▸ GIVEN INFORMATION
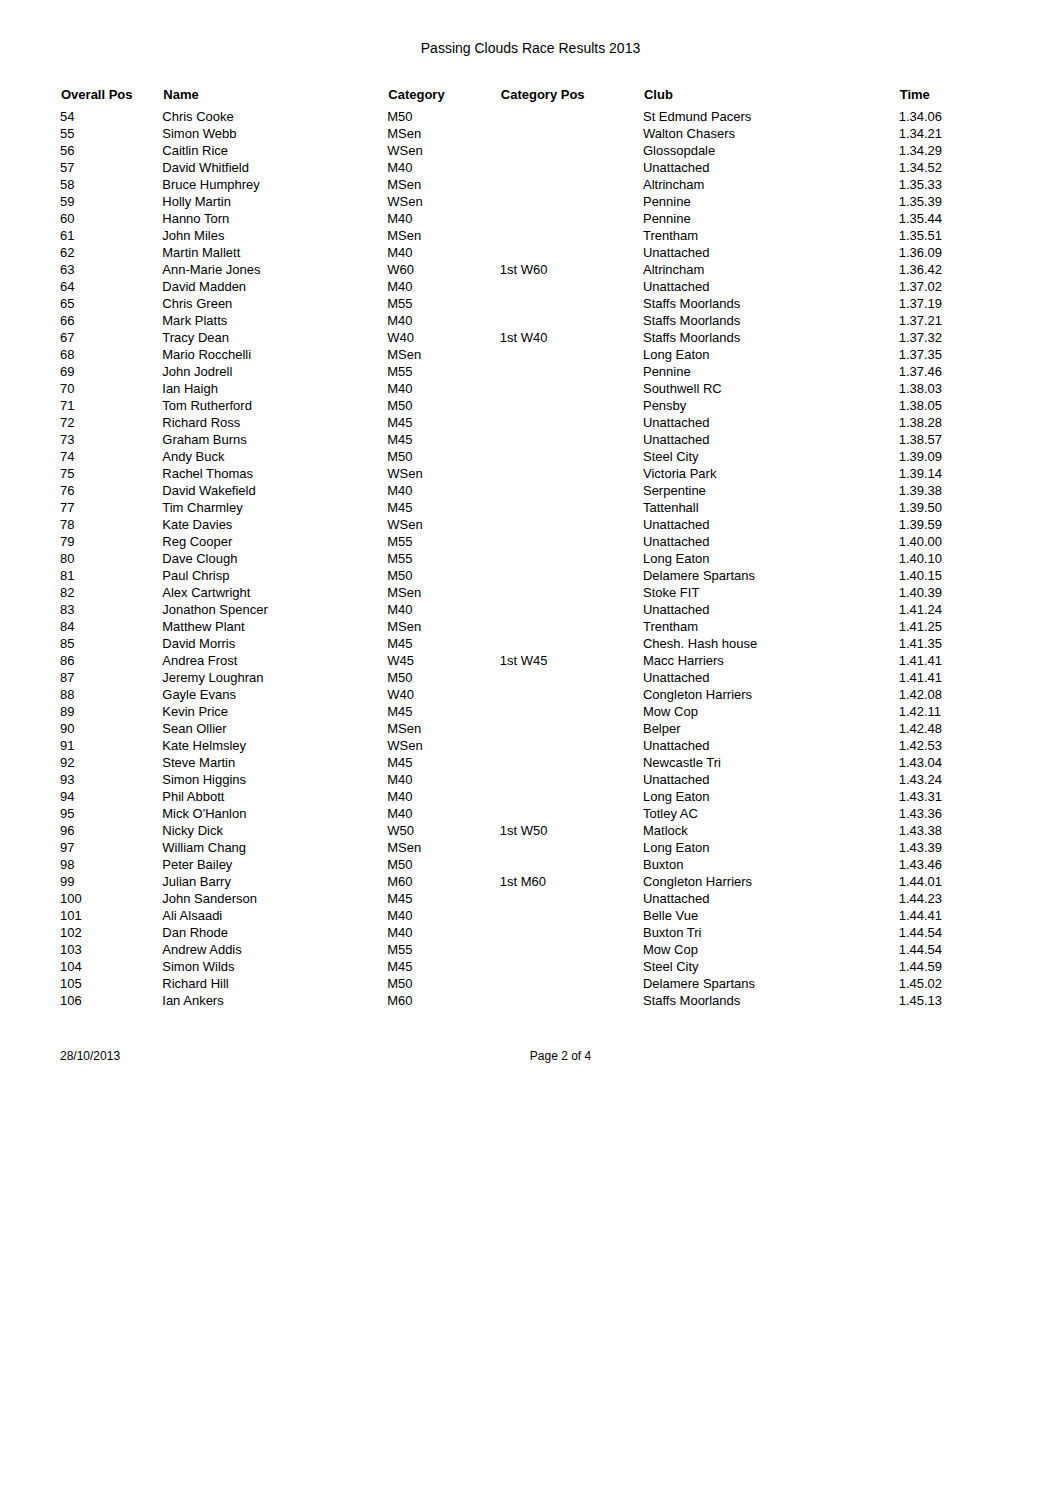Passing Clouds Race Results 2013
| Overall Pos | Name | Category | Category Pos | Club | Time |
| --- | --- | --- | --- | --- | --- |
| 54 | Chris Cooke | M50 | | St Edmund Pacers | 1.34.06 |
| 55 | Simon Webb | MSen | | Walton Chasers | 1.34.21 |
| 56 | Caitlin Rice | WSen | | Glossopdale | 1.34.29 |
| 57 | David Whitfield | M40 | | Unattached | 1.34.52 |
| 58 | Bruce Humphrey | MSen | | Altrincham | 1.35.33 |
| 59 | Holly Martin | WSen | | Pennine | 1.35.39 |
| 60 | Hanno Torn | M40 | | Pennine | 1.35.44 |
| 61 | John Miles | MSen | | Trentham | 1.35.51 |
| 62 | Martin Mallett | M40 | | Unattached | 1.36.09 |
| 63 | Ann-Marie Jones | W60 | 1st W60 | Altrincham | 1.36.42 |
| 64 | David Madden | M40 | | Unattached | 1.37.02 |
| 65 | Chris Green | M55 | | Staffs Moorlands | 1.37.19 |
| 66 | Mark Platts | M40 | | Staffs Moorlands | 1.37.21 |
| 67 | Tracy Dean | W40 | 1st W40 | Staffs Moorlands | 1.37.32 |
| 68 | Mario Rocchelli | MSen | | Long Eaton | 1.37.35 |
| 69 | John Jodrell | M55 | | Pennine | 1.37.46 |
| 70 | Ian Haigh | M40 | | Southwell RC | 1.38.03 |
| 71 | Tom Rutherford | M50 | | Pensby | 1.38.05 |
| 72 | Richard Ross | M45 | | Unattached | 1.38.28 |
| 73 | Graham Burns | M45 | | Unattached | 1.38.57 |
| 74 | Andy Buck | M50 | | Steel City | 1.39.09 |
| 75 | Rachel Thomas | WSen | | Victoria Park | 1.39.14 |
| 76 | David Wakefield | M40 | | Serpentine | 1.39.38 |
| 77 | Tim Charmley | M45 | | Tattenhall | 1.39.50 |
| 78 | Kate Davies | WSen | | Unattached | 1.39.59 |
| 79 | Reg Cooper | M55 | | Unattached | 1.40.00 |
| 80 | Dave Clough | M55 | | Long Eaton | 1.40.10 |
| 81 | Paul Chrisp | M50 | | Delamere Spartans | 1.40.15 |
| 82 | Alex Cartwright | MSen | | Stoke FIT | 1.40.39 |
| 83 | Jonathon Spencer | M40 | | Unattached | 1.41.24 |
| 84 | Matthew Plant | MSen | | Trentham | 1.41.25 |
| 85 | David Morris | M45 | | Chesh. Hash house | 1.41.35 |
| 86 | Andrea Frost | W45 | 1st W45 | Macc Harriers | 1.41.41 |
| 87 | Jeremy Loughran | M50 | | Unattached | 1.41.41 |
| 88 | Gayle Evans | W40 | | Congleton Harriers | 1.42.08 |
| 89 | Kevin Price | M45 | | Mow Cop | 1.42.11 |
| 90 | Sean Ollier | MSen | | Belper | 1.42.48 |
| 91 | Kate Helmsley | WSen | | Unattached | 1.42.53 |
| 92 | Steve Martin | M45 | | Newcastle Tri | 1.43.04 |
| 93 | Simon Higgins | M40 | | Unattached | 1.43.24 |
| 94 | Phil Abbott | M40 | | Long Eaton | 1.43.31 |
| 95 | Mick O'Hanlon | M40 | | Totley AC | 1.43.36 |
| 96 | Nicky Dick | W50 | 1st W50 | Matlock | 1.43.38 |
| 97 | William Chang | MSen | | Long Eaton | 1.43.39 |
| 98 | Peter Bailey | M50 | | Buxton | 1.43.46 |
| 99 | Julian Barry | M60 | 1st M60 | Congleton Harriers | 1.44.01 |
| 100 | John Sanderson | M45 | | Unattached | 1.44.23 |
| 101 | Ali Alsaadi | M40 | | Belle Vue | 1.44.41 |
| 102 | Dan Rhode | M40 | | Buxton Tri | 1.44.54 |
| 103 | Andrew Addis | M55 | | Mow Cop | 1.44.54 |
| 104 | Simon Wilds | M45 | | Steel City | 1.44.59 |
| 105 | Richard Hill | M50 | | Delamere Spartans | 1.45.02 |
| 106 | Ian Ankers | M60 | | Staffs Moorlands | 1.45.13 |
28/10/2013
Page 2 of 4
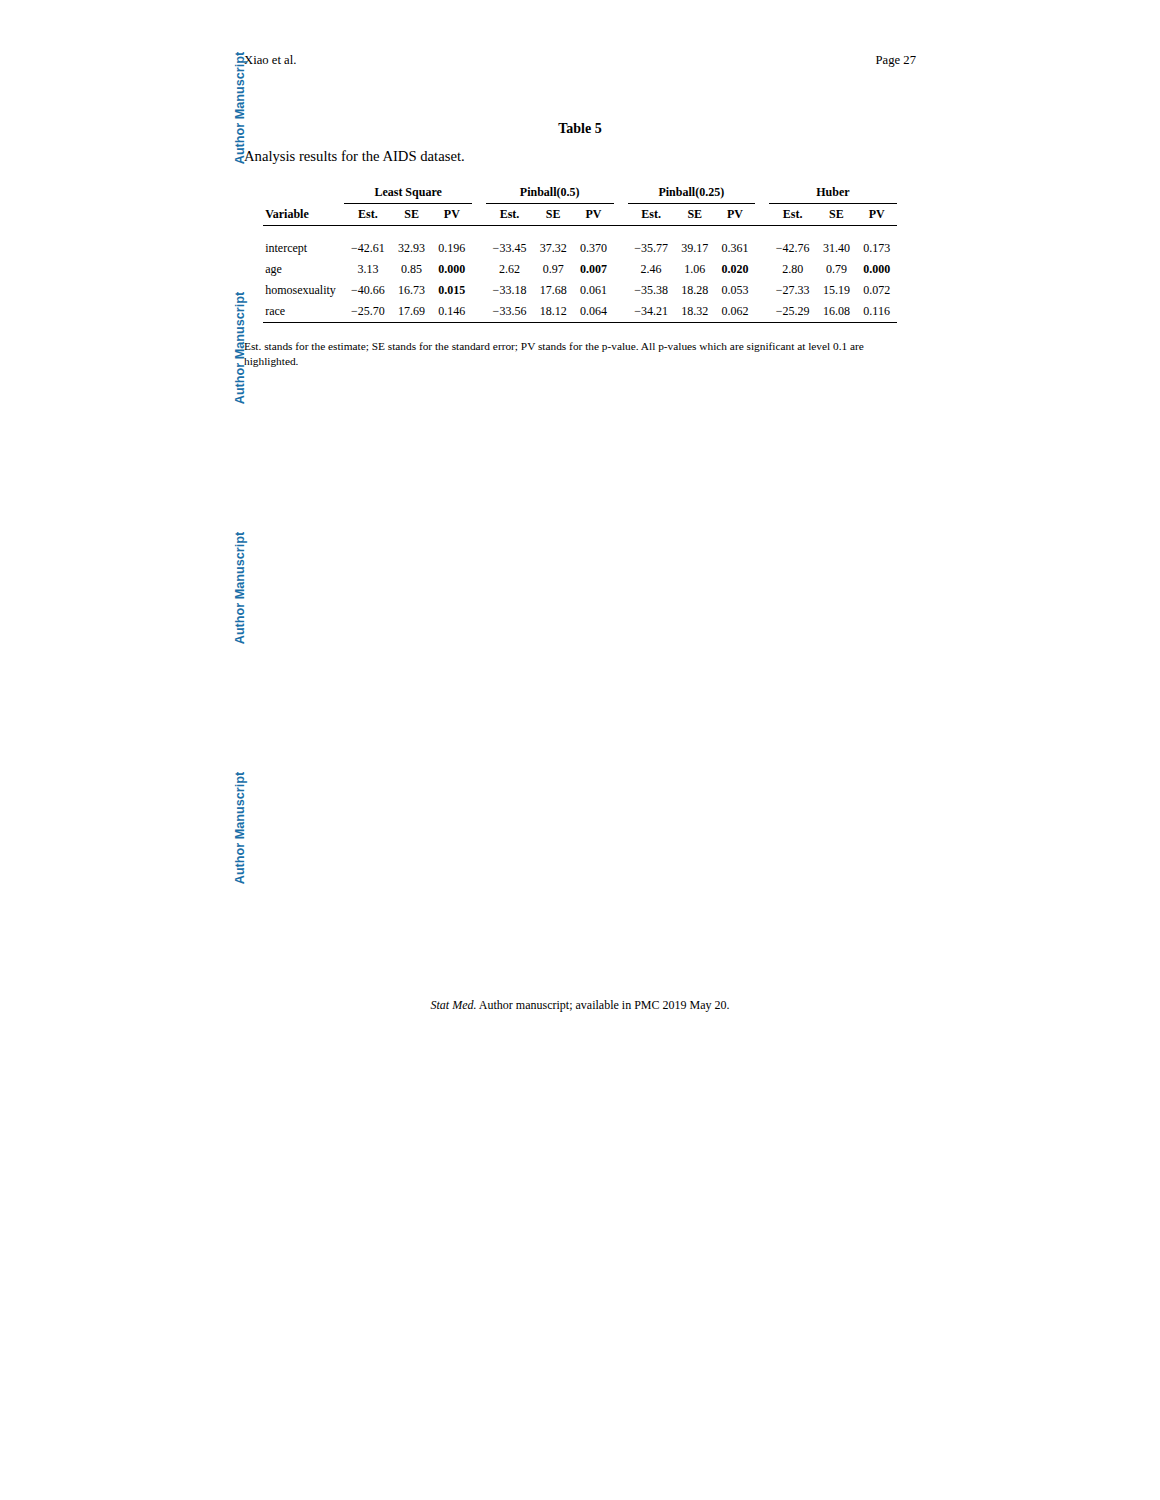Author Manuscript
Author Manuscript
Author Manuscript
Author Manuscript
Xiao et al.
Page 27
Table 5
Analysis results for the AIDS dataset.
| | Least Square | | Pinball(0.5) | | Pinball(0.25) | | Huber |
| --- | --- | --- | --- | --- | --- | --- | --- |
| Variable | Est. | SE | PV | | Est. | SE | PV | | Est. | SE | PV | | Est. | SE | PV |
| intercept | −42.61 | 32.93 | 0.196 | | −33.45 | 37.32 | 0.370 | | −35.77 | 39.17 | 0.361 | | −42.76 | 31.40 | 0.173 |
| age | 3.13 | 0.85 | 0.000 | | 2.62 | 0.97 | 0.007 | | 2.46 | 1.06 | 0.020 | | 2.80 | 0.79 | 0.000 |
| homosexuality | −40.66 | 16.73 | 0.015 | | −33.18 | 17.68 | 0.061 | | −35.38 | 18.28 | 0.053 | | −27.33 | 15.19 | 0.072 |
| race | −25.70 | 17.69 | 0.146 | | −33.56 | 18.12 | 0.064 | | −34.21 | 18.32 | 0.062 | | −25.29 | 16.08 | 0.116 |
Est. stands for the estimate; SE stands for the standard error; PV stands for the p-value. All p-values which are significant at level 0.1 are highlighted.
Stat Med. Author manuscript; available in PMC 2019 May 20.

▸ EXERCISE AIM
Produce a word-for-word copy of everything above from the line holding "Moorlands | 1.37.32 |" down to the line holding "Unattached | 1.38.28 |", with both of those lines kept.

▸ RESULT OF THIS TASK
| 67 | Tracy Dean | W40 | 1st W40 | Staffs Moorlands | 1.37.32 |
| 68 | Mario Rocchelli | MSen | | Long Eaton | 1.37.35 |
| 69 | John Jodrell | M55 | | Pennine | 1.37.46 |
| 70 | Ian Haigh | M40 | | Southwell RC | 1.38.03 |
| 71 | Tom Rutherford | M50 | | Pensby | 1.38.05 |
| 72 | Richard Ross | M45 | | Unattached | 1.38.28 |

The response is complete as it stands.